The hazy legal status of Afghans in India often complicates their lives here. Even though the United Nations High Commissioner for Refugees has recognised most of them as refugees and given them identity cards, the Indian government is not duty-bound to grant them refugee status, as it’s not a signatory to the UN Refugee Convention. Wasim Khan Joseph—a scraggy-looking 29-year-old who migrated to Mumbai in 2007 from Paktika province in south Afghanistan, a Taliban stronghold, to find work as a sculptor—is yet to get a valid SIM card, let alone decent rented accommodation, long-term visa or bank account. “I went from Mumbai to Assam and then to Delhi to find work, but all to no avail. In India I have no legal status; in Afghanistan I’ve lost all my rights to property for being a kafir.” UNHCR deputy chief of mission in New Delhi, Hans Friedrich Schodder, however, claims that all refugees in India have the same status, with access to financial and socio-psychological support, tertiary education and legal assistance. Very vulnerable families even get a small monthly allowance. “We don’t restrict their civil rights, nor put people in a ghetto. But we can’t give them special accommodation as we’re a humanitarian non-political organisation,” says Schodder.

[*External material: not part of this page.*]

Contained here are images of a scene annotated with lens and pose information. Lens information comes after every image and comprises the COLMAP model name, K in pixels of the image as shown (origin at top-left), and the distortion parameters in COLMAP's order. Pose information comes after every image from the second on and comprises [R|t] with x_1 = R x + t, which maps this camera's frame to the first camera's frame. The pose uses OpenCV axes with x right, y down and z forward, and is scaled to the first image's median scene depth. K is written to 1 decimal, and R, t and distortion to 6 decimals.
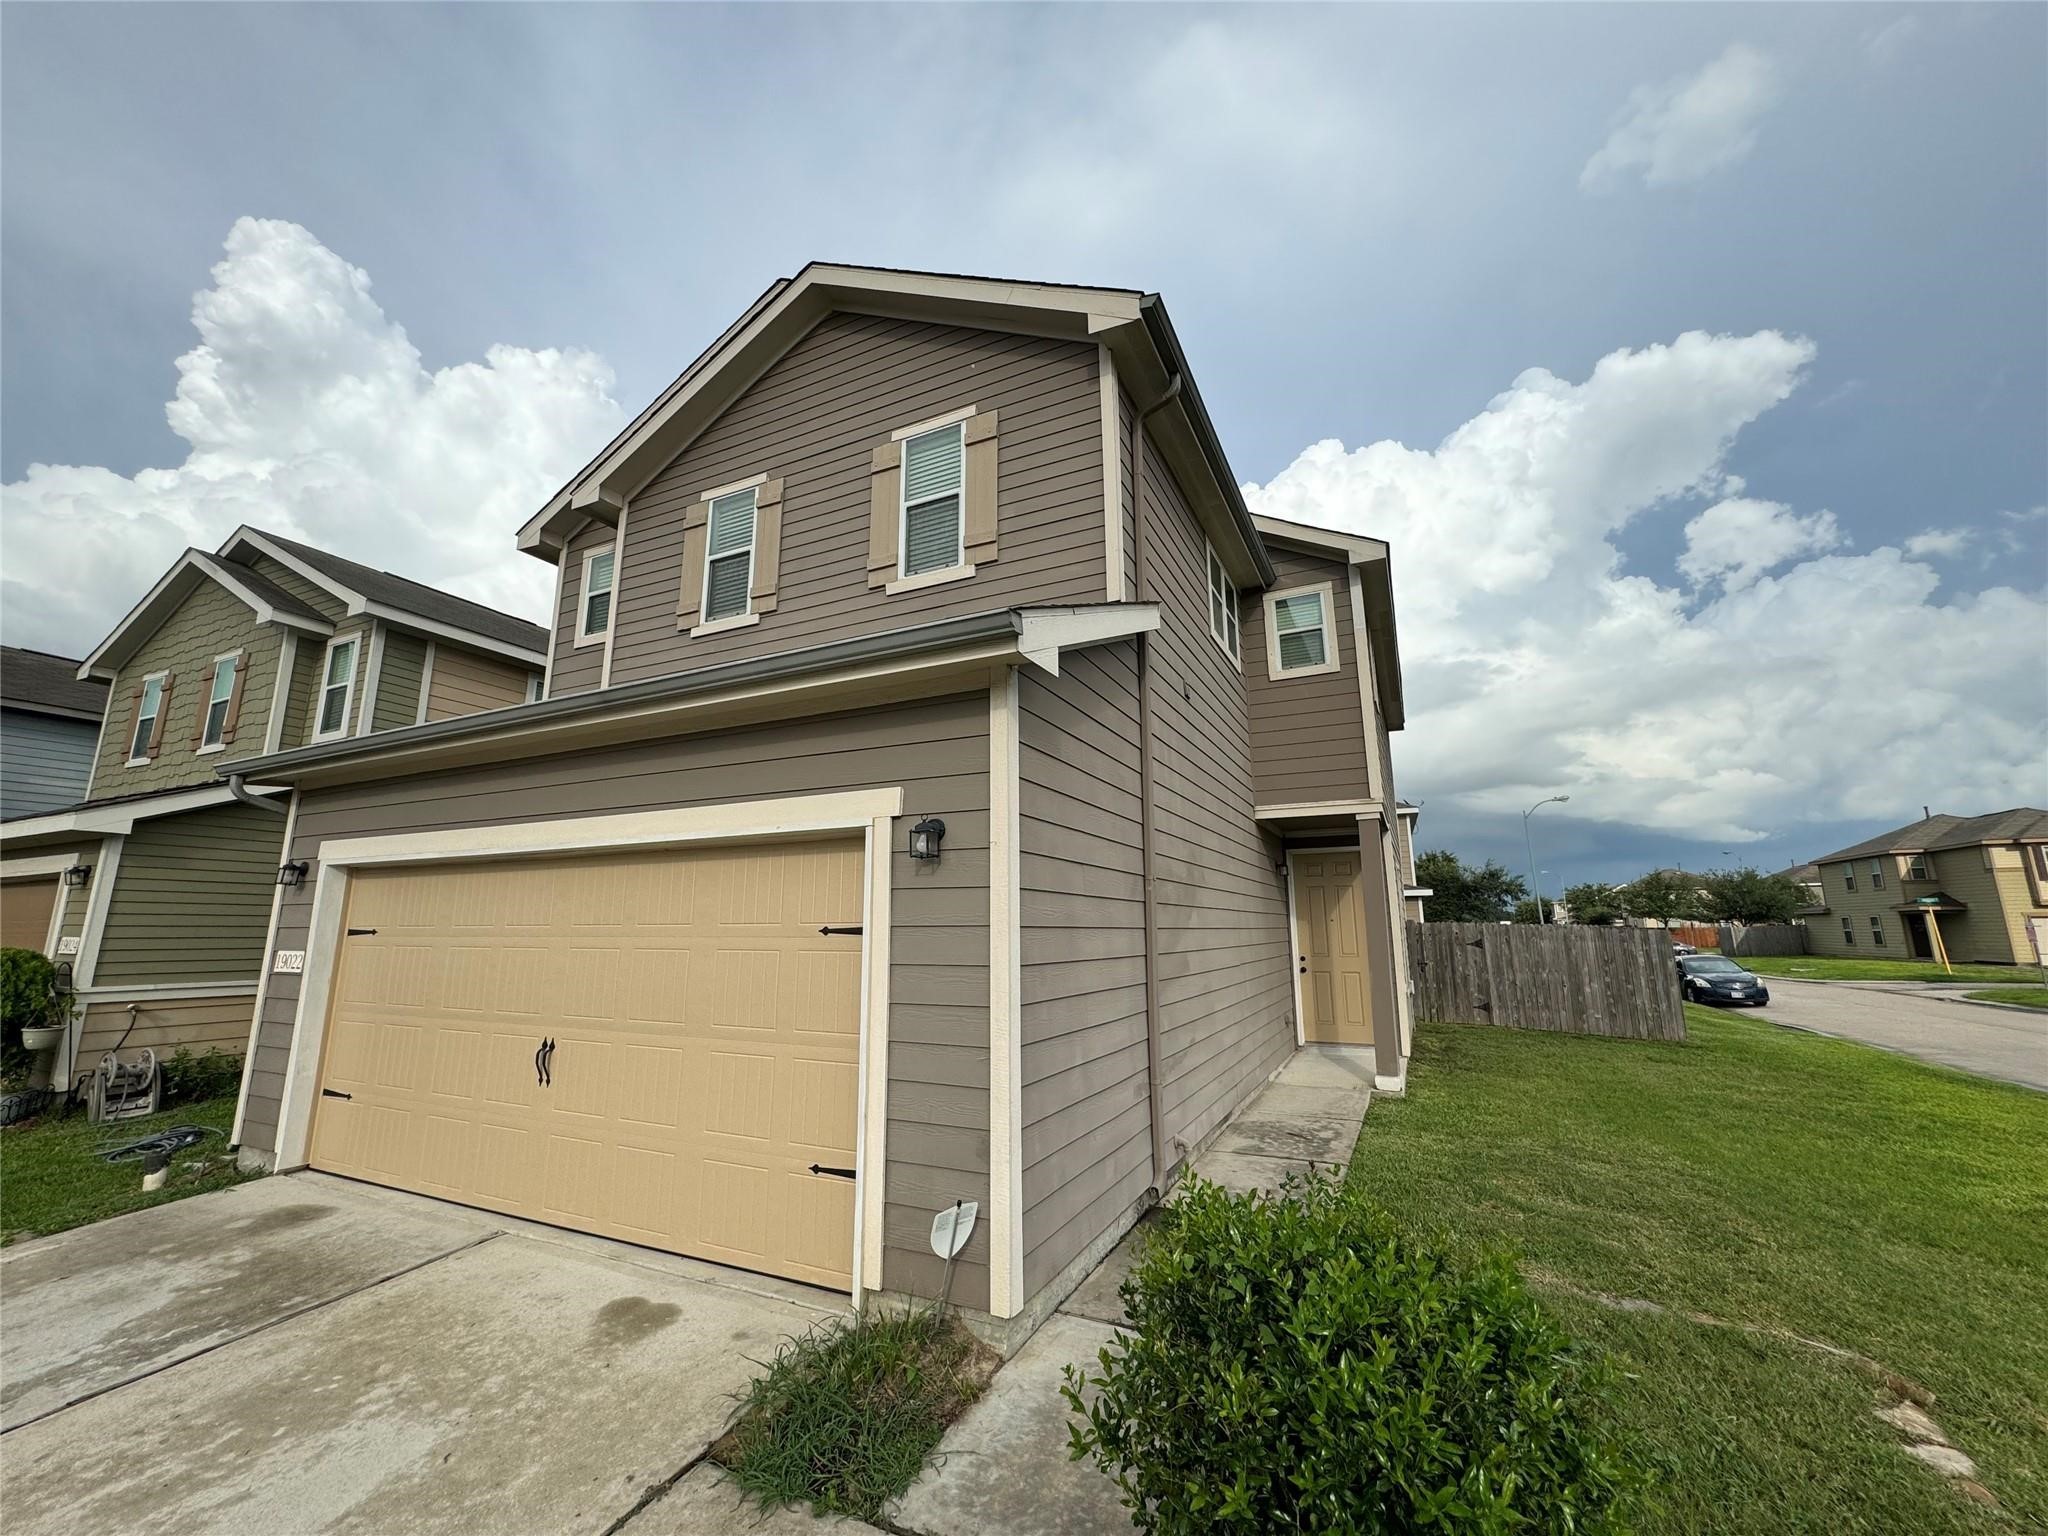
lens RADIAL K [[822.5, 0, 1014.2], [0, 822.5, 762.3], [0, 0, 1]] dist [0.000239, 0.000206]
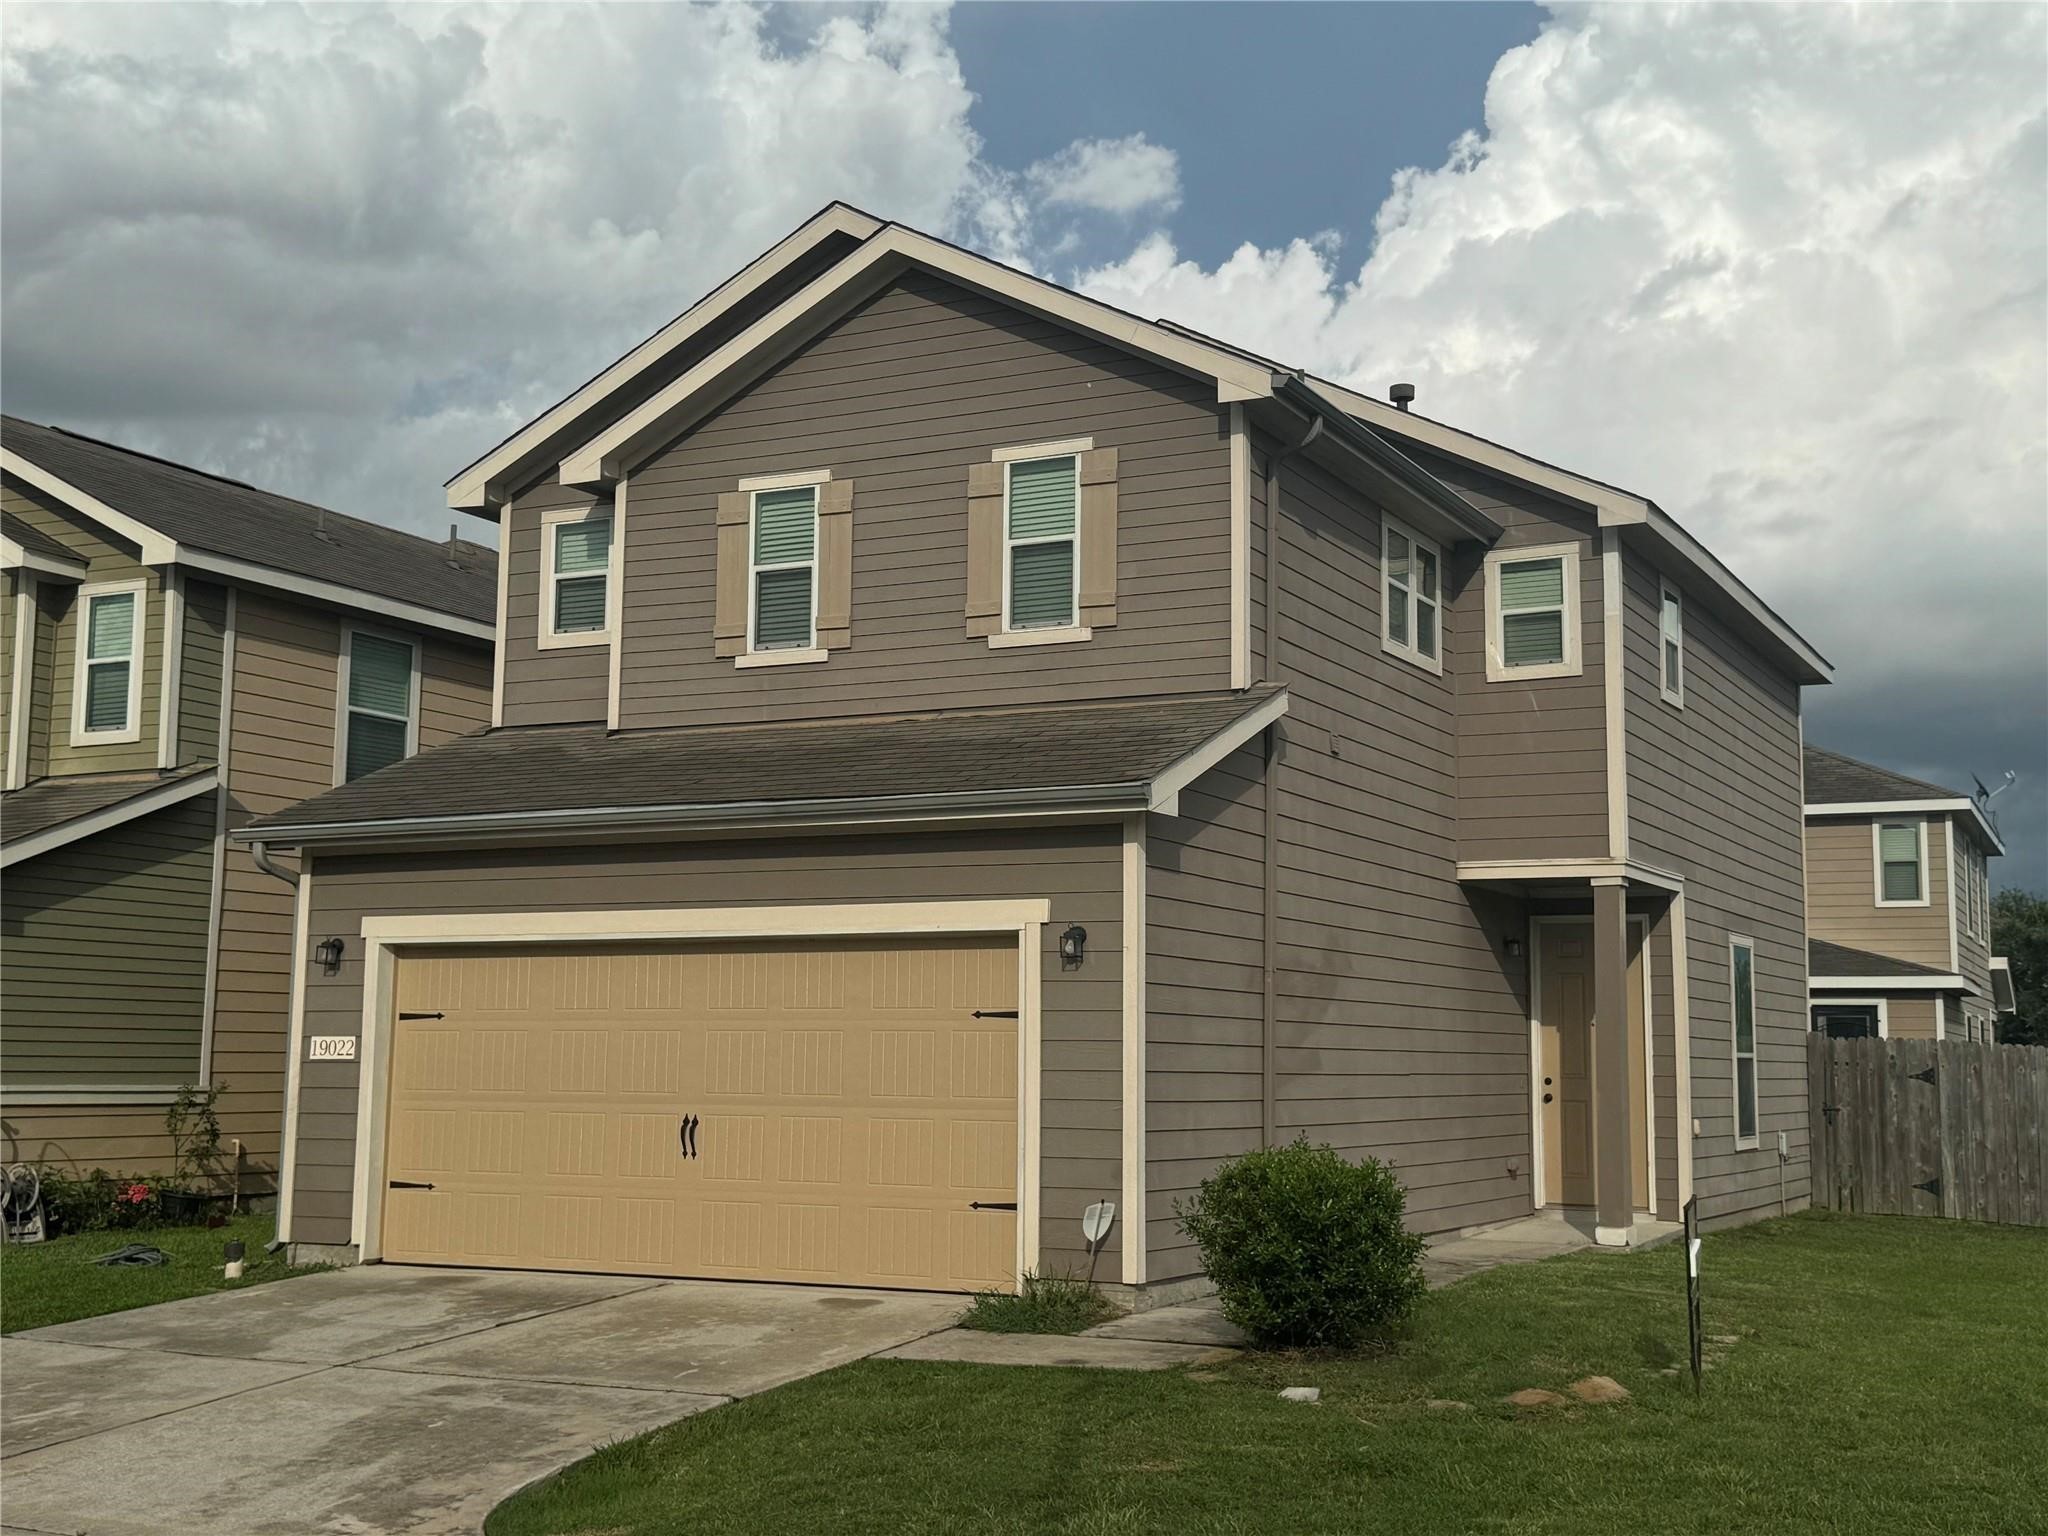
lens RADIAL K [[2404.0, 0, 1024.0], [0, 2404.0, 768.0], [0, 0, 1]] dist [0.171847, -0.373485]
pose [[0.999817, 0.011890, -0.014995, -0.075592], [-0.010663, 0.996785, 0.079405, -0.276964], [0.015891, -0.079231, 0.996730, -1.583000]]
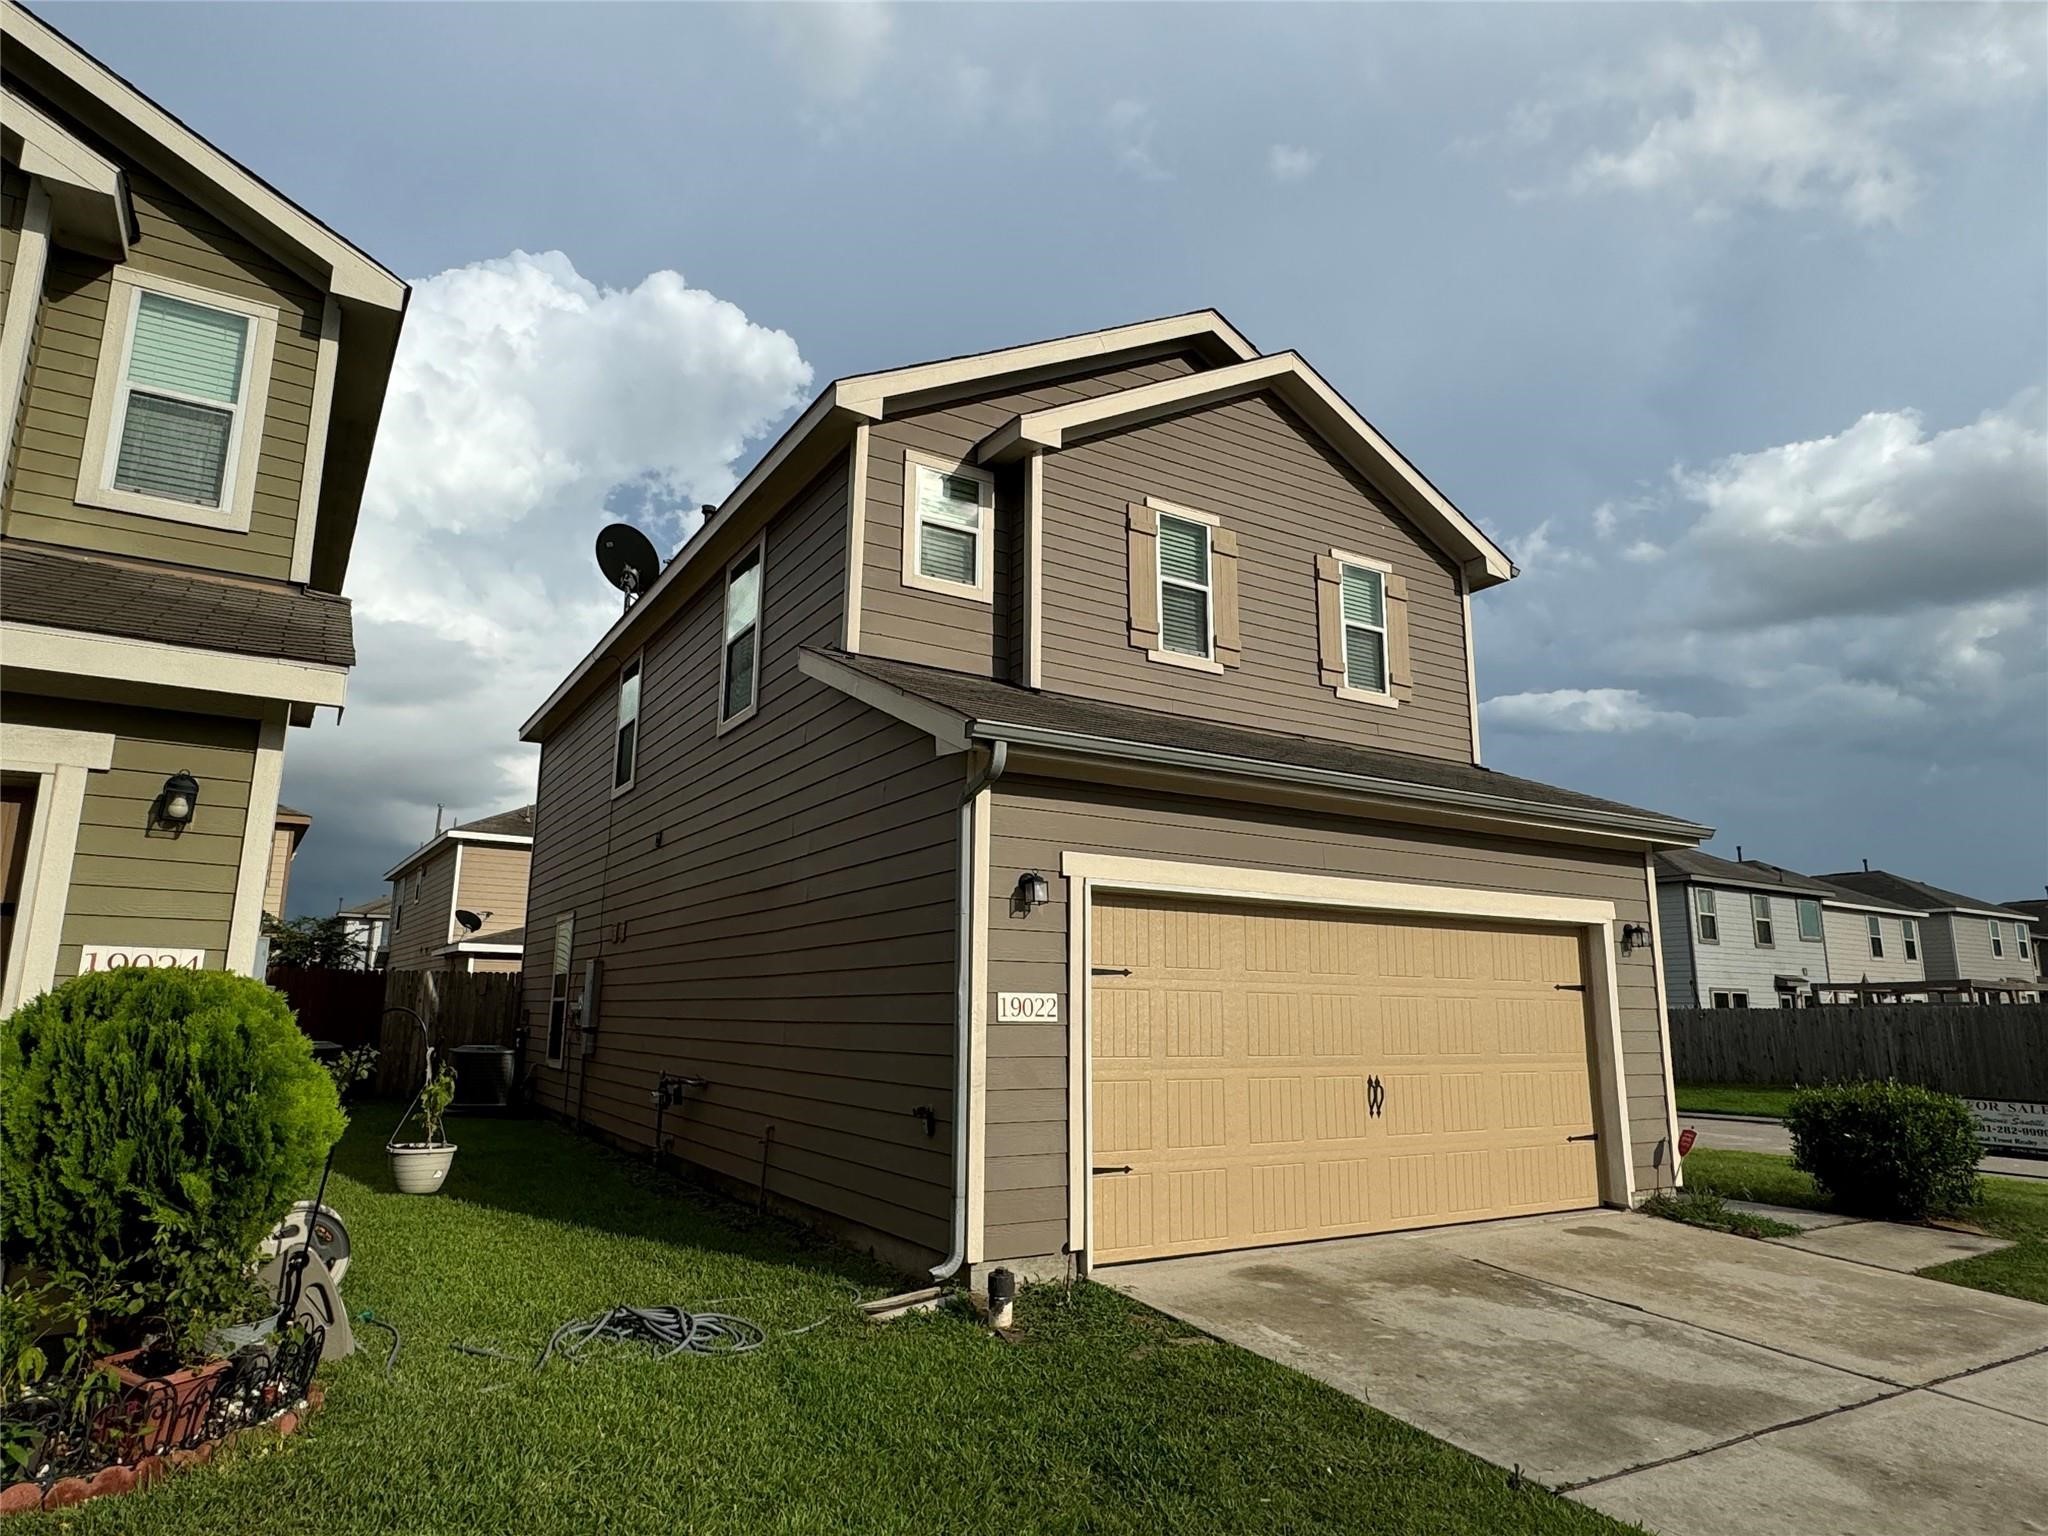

On the question of resettlement, the UNHCR mandate is purely based on existential needs rather than religion. Bakhtiyar, who contested the Afghan parliamentary elections in 2005 from Paktika province and later associated with the Afghan Red Crescent Society as a health worker, is one of the most recent migrants to India. After embracing Christianity last year, his dearest wish is to resettle in a western country, which holds out the promise of better work and greater dignity even as refugees—not having to live under a perpetual pall of fear. “All I’m doing now is making paper plates for a living, which gives me barely Rs 5,000 a month.” He adds: “Even though my wife and kids are still Muslim, we can’t go back to Afghanistan. Culturally, we’ve moved on. My wife no longer wears a burqa, nor do I wear the Pathan suit; but again, refugee life is tough here.”
Even as the question of resettlement and a life of dignity as individuals plays out over and over in conversations with Afghan Christian converts in India, Pastor Obaid feels his community is much safer here. But that’s just the bottomline. Their lives remain broken. When asked about the prospects of resettlement, Abeeda keeps silent. She gazes out the window; in her eyes, you can catch the faint glimmer of hope for a land she can truly call her own. Perhaps an ardent wish for permanency, and an end to the ‘sojourn’.